The Squeaky Bean's irreverence is alive and well.

And so, too, is MacKissock's virtually untouchable talent in the kitchen. Good God, this guy can cook. In fact, MacKissock, who might as well be wielding his knives in Michelin-star restaurants in France, taps into our culinary fantasies so fluently -- so effortlessly -- that cooking is clearly as natural to him as breathing is to the rest of us.

The ambitious five-course dinner, which was a benefit for Work Options for Women, a local nonprofit that equips impoverished women with the tools and education to find employment in the food-service industry, was nothing short of perfection, each dish a beautifully composed universe of transfixing flavors and textures that made you shake your head in reverent awe.

And this was just one of several pop-up meals that the Bean has planned before it reopens next spring in a build-out space on the corner of 15th and Wynkoop. Chief bean czar Johnny Ballen, who's renowned for his enamoring idiosyncrasies -- like running off with pigs from Euclid Hall -- says he'd like do a second pop-up dinner, a pop-up brunch and a spur-of-the-moment "flash" dinner, all within the next several months.

If -- and when -- those happen, we implore you to go, but in the meantime, check out what you may have missed at the first pop-up dinners.

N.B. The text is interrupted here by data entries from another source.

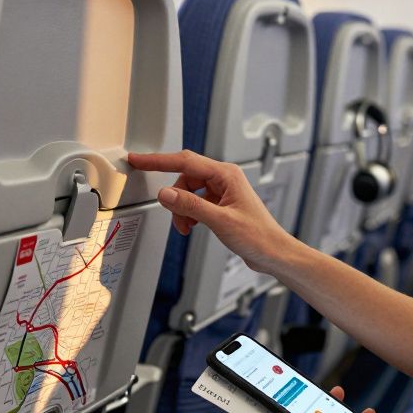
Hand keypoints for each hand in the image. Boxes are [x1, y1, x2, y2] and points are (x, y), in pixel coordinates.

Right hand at [127, 150, 301, 272]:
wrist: (273, 252)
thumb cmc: (258, 235)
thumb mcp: (220, 220)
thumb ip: (191, 205)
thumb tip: (165, 194)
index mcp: (226, 174)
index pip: (185, 161)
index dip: (158, 161)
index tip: (138, 159)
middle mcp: (224, 178)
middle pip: (185, 177)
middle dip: (175, 197)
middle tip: (171, 212)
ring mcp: (223, 191)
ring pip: (188, 191)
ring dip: (182, 209)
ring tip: (187, 226)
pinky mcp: (221, 203)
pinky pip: (195, 202)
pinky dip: (189, 214)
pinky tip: (192, 226)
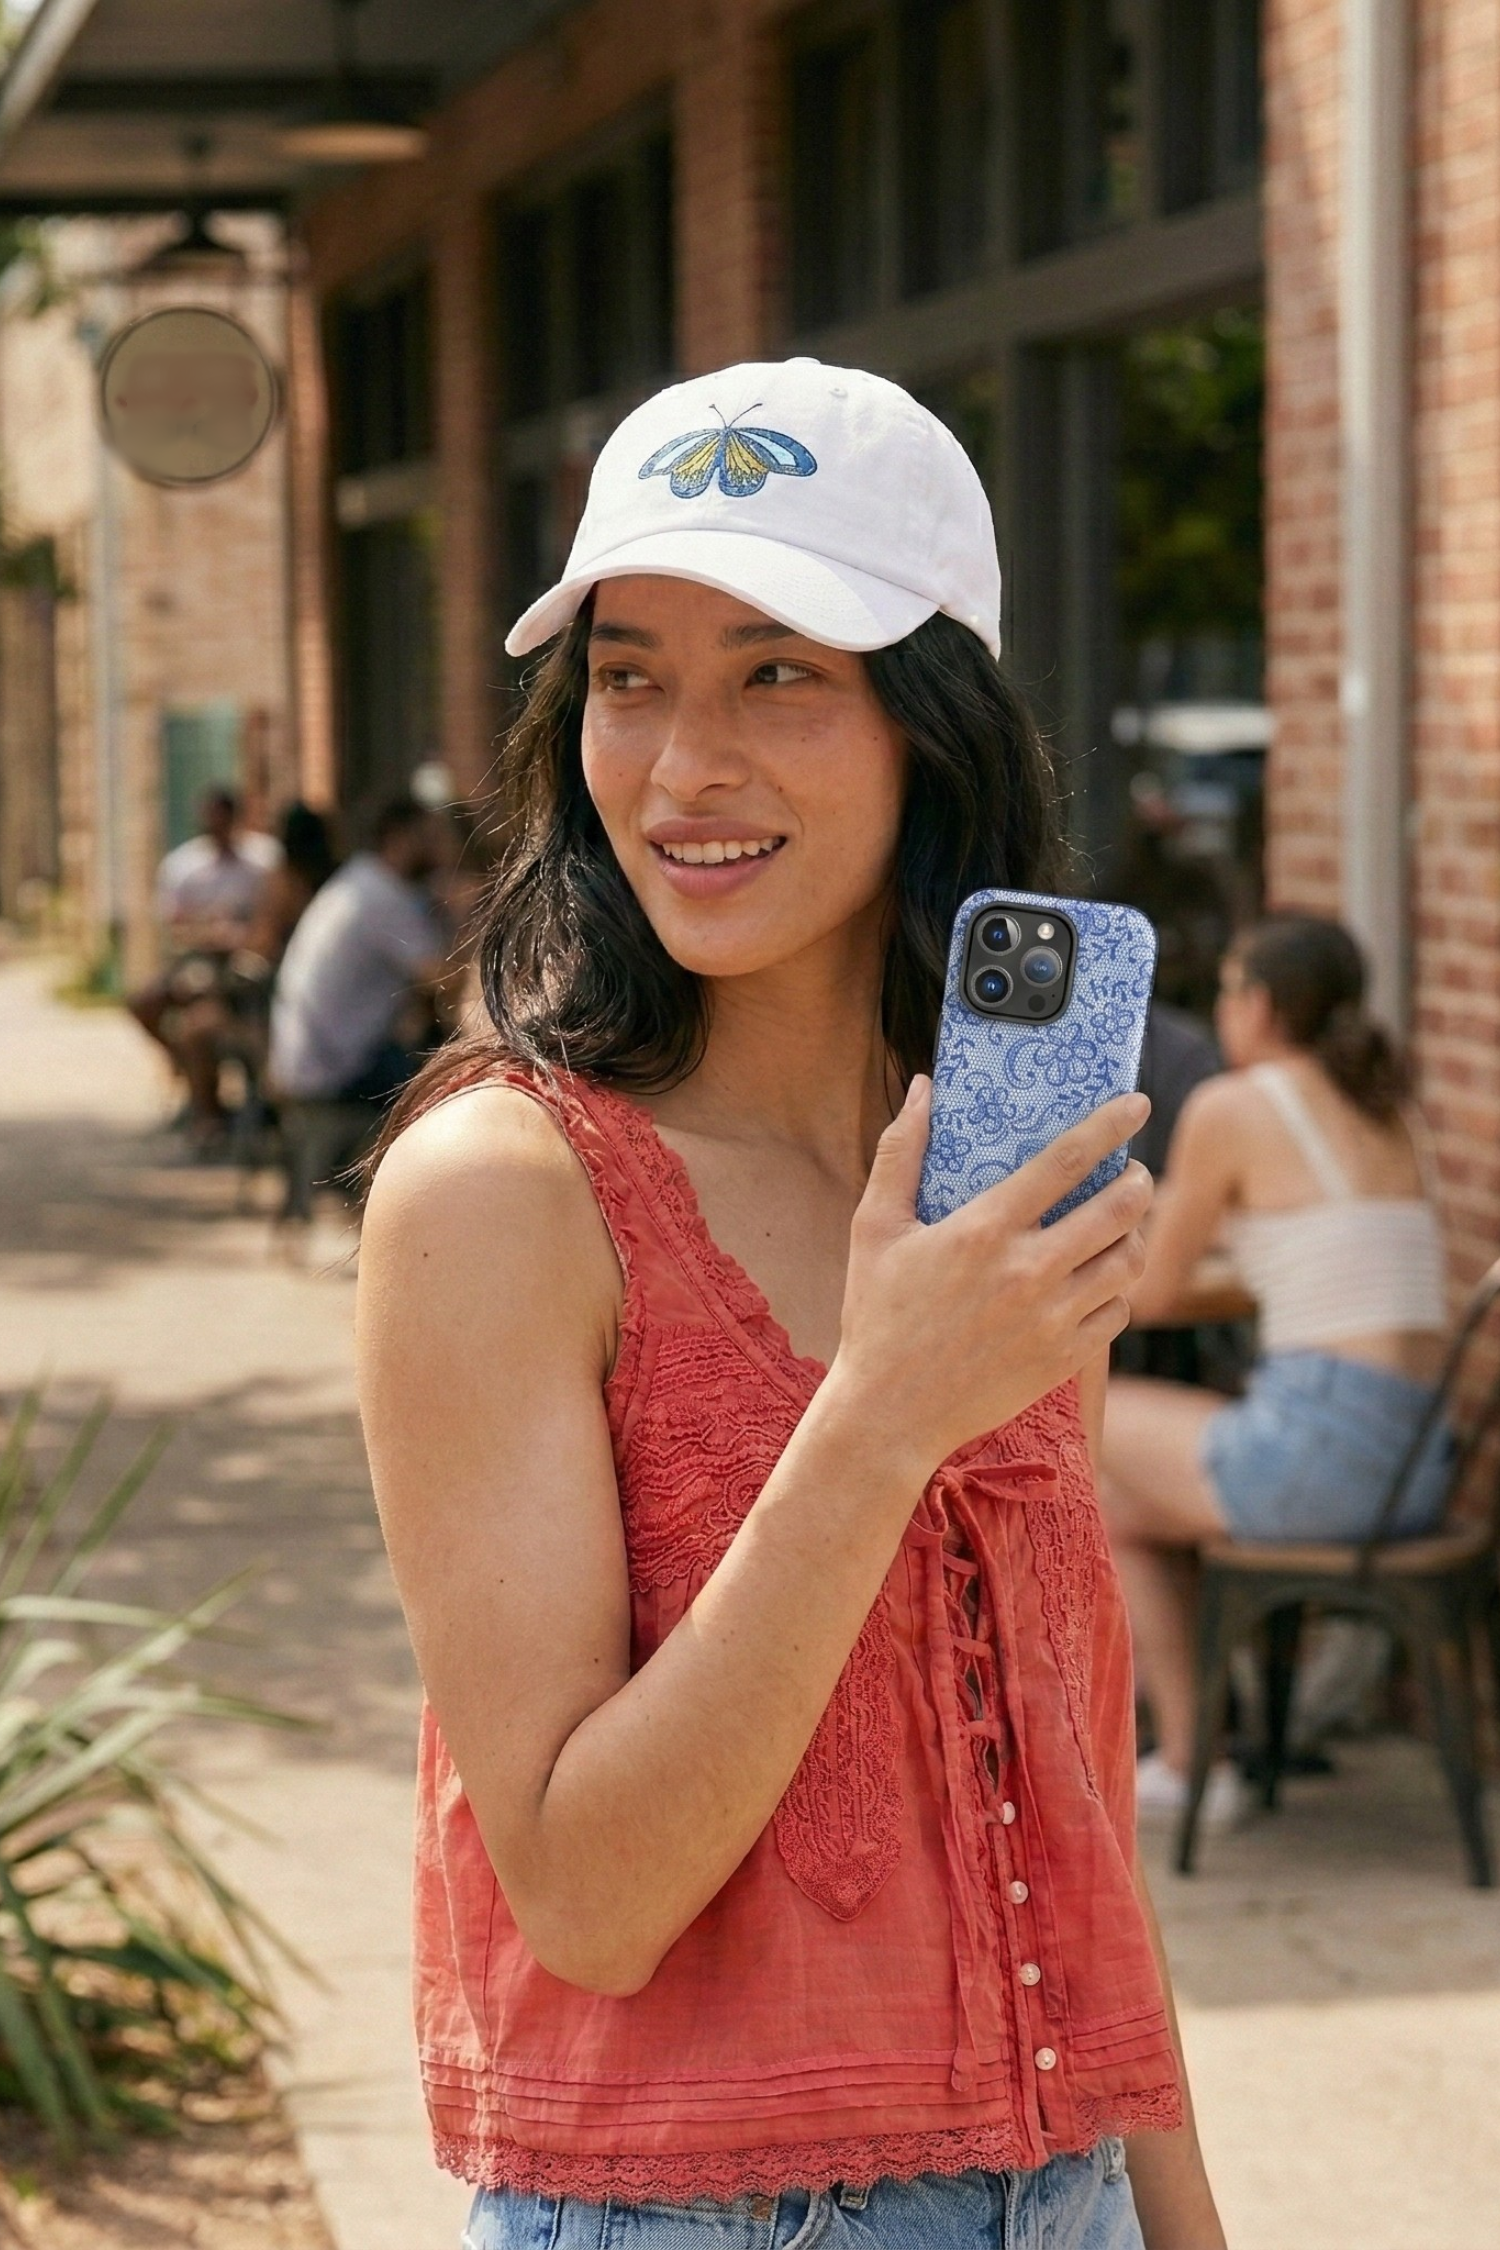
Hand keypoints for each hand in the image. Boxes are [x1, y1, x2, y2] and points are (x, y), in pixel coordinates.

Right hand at [828, 1078, 1151, 1476]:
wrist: (889, 1413)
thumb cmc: (878, 1314)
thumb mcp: (874, 1228)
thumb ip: (900, 1152)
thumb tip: (922, 1088)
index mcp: (985, 1229)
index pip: (1068, 1159)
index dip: (1111, 1123)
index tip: (1136, 1102)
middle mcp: (1028, 1270)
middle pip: (1120, 1206)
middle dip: (1139, 1179)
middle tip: (1133, 1171)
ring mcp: (1052, 1317)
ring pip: (1129, 1260)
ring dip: (1135, 1233)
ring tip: (1122, 1224)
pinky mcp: (1064, 1358)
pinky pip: (1118, 1311)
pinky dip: (1118, 1288)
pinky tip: (1100, 1279)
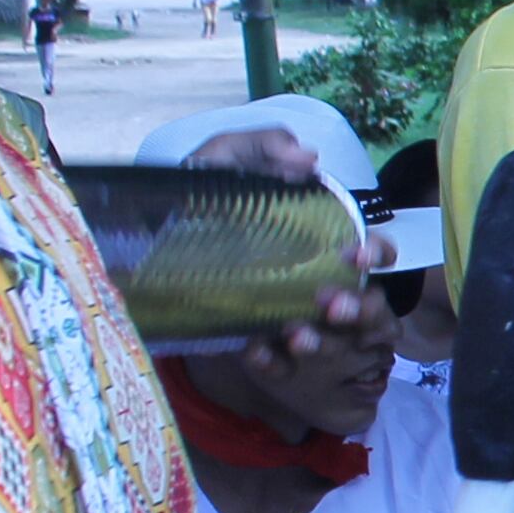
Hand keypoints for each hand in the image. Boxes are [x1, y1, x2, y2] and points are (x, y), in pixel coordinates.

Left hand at [182, 125, 385, 358]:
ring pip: (331, 341)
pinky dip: (271, 361)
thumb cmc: (192, 202)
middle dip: (359, 307)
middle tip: (332, 305)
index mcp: (318, 242)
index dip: (376, 254)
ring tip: (296, 335)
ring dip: (321, 340)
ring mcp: (288, 318)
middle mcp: (313, 283)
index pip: (371, 253)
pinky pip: (278, 366)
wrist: (137, 255)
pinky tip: (255, 350)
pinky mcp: (255, 348)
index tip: (356, 256)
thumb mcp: (220, 160)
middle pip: (365, 302)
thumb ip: (261, 145)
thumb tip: (308, 159)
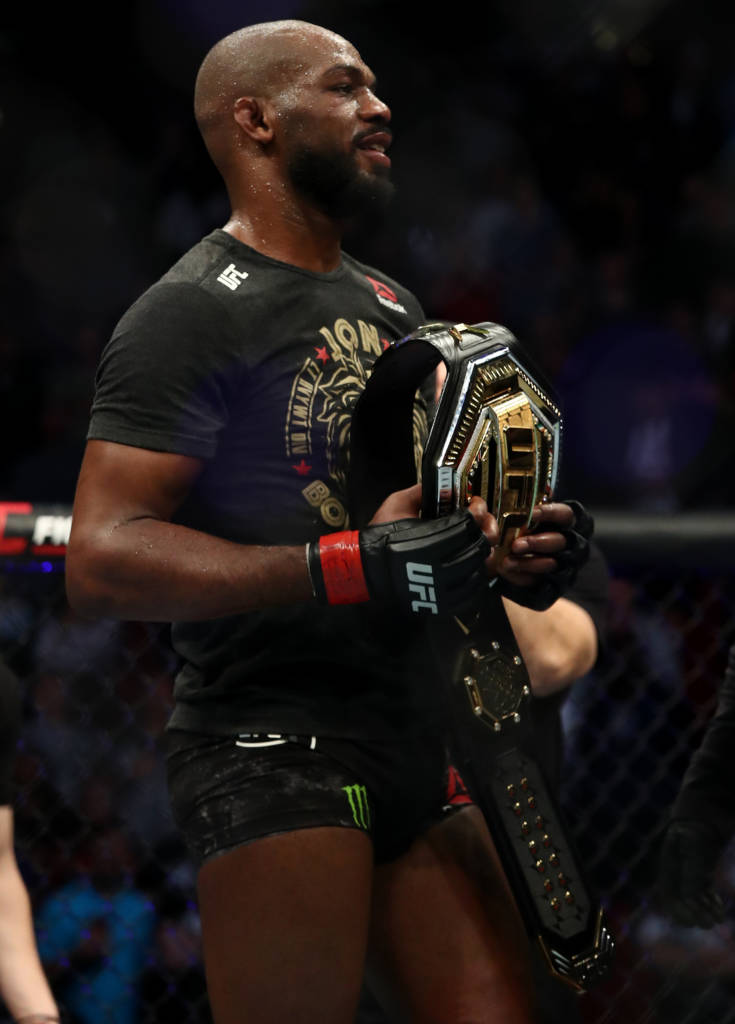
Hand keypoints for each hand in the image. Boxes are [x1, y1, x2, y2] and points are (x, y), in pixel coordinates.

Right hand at [308, 485, 491, 614]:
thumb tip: (444, 483)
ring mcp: (441, 589)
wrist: (367, 568)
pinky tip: (473, 565)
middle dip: (485, 530)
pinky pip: (472, 592)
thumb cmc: (382, 537)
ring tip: (477, 542)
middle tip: (482, 522)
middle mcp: (436, 570)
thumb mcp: (397, 503)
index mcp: (427, 543)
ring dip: (482, 553)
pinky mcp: (441, 603)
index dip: (477, 512)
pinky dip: (477, 576)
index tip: (475, 505)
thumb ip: (422, 491)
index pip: (466, 526)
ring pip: (478, 571)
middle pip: (478, 548)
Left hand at [496, 499, 592, 610]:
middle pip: (561, 541)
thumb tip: (535, 500)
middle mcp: (572, 545)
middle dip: (537, 542)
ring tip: (506, 561)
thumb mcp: (519, 517)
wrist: (505, 560)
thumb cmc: (517, 532)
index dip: (550, 513)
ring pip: (552, 564)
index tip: (531, 514)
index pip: (566, 514)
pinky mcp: (555, 587)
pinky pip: (542, 585)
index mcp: (566, 523)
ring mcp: (566, 567)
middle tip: (516, 545)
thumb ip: (528, 506)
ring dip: (528, 563)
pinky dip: (521, 578)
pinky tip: (507, 572)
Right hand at [656, 819, 726, 927]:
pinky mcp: (700, 869)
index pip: (670, 895)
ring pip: (693, 897)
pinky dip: (709, 901)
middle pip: (680, 900)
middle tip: (710, 923)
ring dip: (703, 909)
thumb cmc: (699, 827)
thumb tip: (690, 898)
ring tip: (718, 918)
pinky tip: (719, 908)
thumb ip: (692, 871)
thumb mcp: (695, 847)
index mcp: (669, 864)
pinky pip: (701, 890)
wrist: (706, 811)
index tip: (695, 922)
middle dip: (694, 913)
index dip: (680, 911)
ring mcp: (688, 870)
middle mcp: (676, 870)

White-wine-poached smoked mussel with shaved fennel greens, fennel ribbon, speck, red pepper and orange soubise partnered with a Parmesan-potato cannoli embracing whipped-potato mousse. The sea urchin wrapped with angel-hair pasta and haloed with micro opal basil, preserved lemon, dehydrated garlic and parsley coulis, was spectacular, as was its sidekick, an eggshell stowing parsnip puree topped with a yellow-beet liquid gel and parsley coulis. Salt-baked orange and white carrots and golden and red beets propped on a plate with celery-root mousseline and celery leaves pooled in a black-truffle vinaigrette. Glistening hiramasa with raw radishes, Parisian potatoes -- they're named for Paris's Pont Neuf -- lemon, sea beans (often called the "asparagus of the sea"), parsley and the most exquisite bites of egg yolk, which were formed in a tube and melted on the tongue like butter. Chicken and mushrooms "fried chicken," which, as Ballen quipped, was really "deconstructed-and-reconstructed fried chicken." MacKissock removed the dark meat and white meat from the bone, made a chicken-liver mousseline and then cloaked the flesh in its own skin, which he then reattached to the bone and deep-fried, serving the chicken in a fragrant chicken veloute bobbing with poultry herbs, pickled mushrooms and a black trumpet mushroom puree. I want this next year for Thanksgiving. My favorite dish of the night -- and it was very difficult to choose -- was the lamb-wrapped-lamb-belly-wrapped loin with whipped sweet potatoes, green garlic soubise, borage blossoms (which taste like cucumbers), crisp kale leaves, dots of mint gel and frisée. Pastry wizard Matthew Thompson didn't disappoint when it came to desserts, turning out a Tom and Jerry gingerbread jelly roll with cranberries and crushed pecans wreathed in brandy cream sauce.